Metadata-Version: 2.4
Name: taptoken
Version: 0.1.1
Summary: Time series tokenization and detokenization library using tapper patterns.
Author-email: Fedwin Chatelier <developer.fedwinc@gmail.com>
License-Expression: MIT
Project-URL: Homepage, https://github.com/fechad/TSTokenizer
Classifier: Programming Language :: Python :: 3
Classifier: Operating System :: OS Independent
Classifier: Topic :: Scientific/Engineering :: Artificial Intelligence
Requires-Python: >=3.11
Description-Content-Type: text/markdown
Requires-Dist: numpy>=1.24.0
Provides-Extra: viz
Requires-Dist: matplotlib>=3.7.0; extra == "viz"

# TSTokenizer

Time series tokenization library.

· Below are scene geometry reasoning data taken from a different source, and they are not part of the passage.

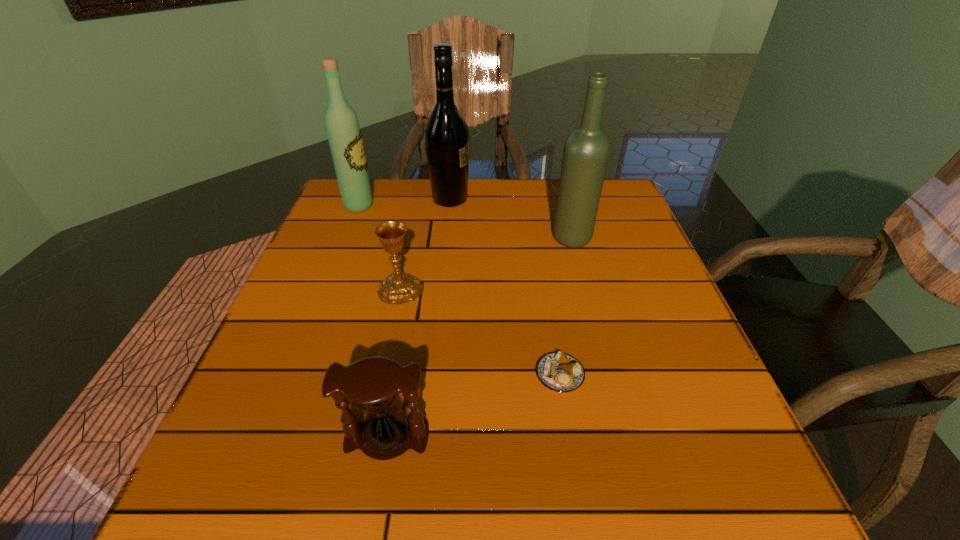
Locate an element on the screen. The height and width of the screenshot is (540, 960). the second wine bottle from left to right is located at coordinates (446, 133).

Locate an element on the screen. This screenshot has height=540, width=960. the nearest wine bottle is located at coordinates (586, 151).

Locate an element on the screen. This screenshot has height=540, width=960. the rightmost wine bottle is located at coordinates (586, 151).

Locate an element on the screen. The width and height of the screenshot is (960, 540). the leftmost wine bottle is located at coordinates (342, 126).

In order to click on hourglass in this screenshot , I will do `click(372, 385)`.

Find the location of a particular element. This screenshot has height=540, width=960. the fourth farthest object is located at coordinates (398, 288).

Where is `the shortest object`? This screenshot has width=960, height=540. the shortest object is located at coordinates (558, 371).

Where is `pastry`? The image size is (960, 540). pastry is located at coordinates (558, 371).

The image size is (960, 540). What are the coordinates of `blank space located on the label of the second wine bottle from left to right` in the screenshot? It's located at (535, 199).

Where is `blank space located on the right of the third farthest object`? Image resolution: width=960 pixels, height=540 pixels. blank space located on the right of the third farthest object is located at coordinates (624, 239).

Converts numeric sequences into discrete tokens composed of a **spatial pattern** (a tapper-pattern ID on a 5×5 grid) and a **magnitude vector** (absolute deltas, optionally log-scaled).

## Installation

```bash
pip install taptoken
```

**From source:**
```bash
git clone https://github.com/fechad/TSTokenizer.git
cd TSTokenizer
pip install -e .
```

## Quick start

```python
from taptoken import tokenize, detokenize

series = [10.0, 12.5, 11.0, 14.0, 13.5, 16.0, 15.0]

tokens = tokenize(series)
# → [(pattern_id, [bias, delta, delta, ...]), ...]

reconstructed = detokenize(tokens, expected_length=len(series))
```

## API

### `tokenize(values, vocabulary_type="base10", use_log_scale=True)`

| Parameter | Type | Description |
|---|---|---|
| `values` | `list[float]` | Input time series |
| `vocabulary_type` | `"base10"` \| `"base6"` | Key type for pattern IDs (`int` vs `str`) |
| `use_log_scale` | `bool` | Apply `log1p` to magnitude deltas |

Returns `list[tuple[pattern_id, list[float]]]`.

---

### `detokenize(tokens, vocabulary_type="base10", use_log_scale=True, overlap_size=1, expected_length=None)`

| Parameter | Type | Description |
|---|---|---|
| `tokens` | output of `tokenize` | Token list to reconstruct |
| `vocabulary_type` | `"base10"` \| `"base6"` | Must match the value used in `tokenize` |
| `use_log_scale` | `bool` | Must match the value used in `tokenize` |
| `overlap_size` | `int` | Overlap between chunks (default `1`, matches encoder) |
| `expected_length` | `int \| None` | Trim output to this length |

Returns `list[float]`.

## Vocabulary types

| Type | Pattern ID | Example key |
|---|---|---|
| `base10` | `int` | `42` |
| `base6` | `str` | `"01215"` |

Both vocabularies encode the same set of tapper patterns; only the key format differs.

## Development

```bash
pip install -e .
pytest tests/test_taptoken.py -v
```

**Publishing a new version** is handled by the [Publish to PyPI](../../actions/workflows/publish.yml) GitHub Actions workflow (`workflow_dispatch`). Select a version bump (`patch` / `minor` / `major` / `skip`) and the workflow bumps, builds, and uploads automatically. Requires a `PYPI_API_TOKEN` repository secret.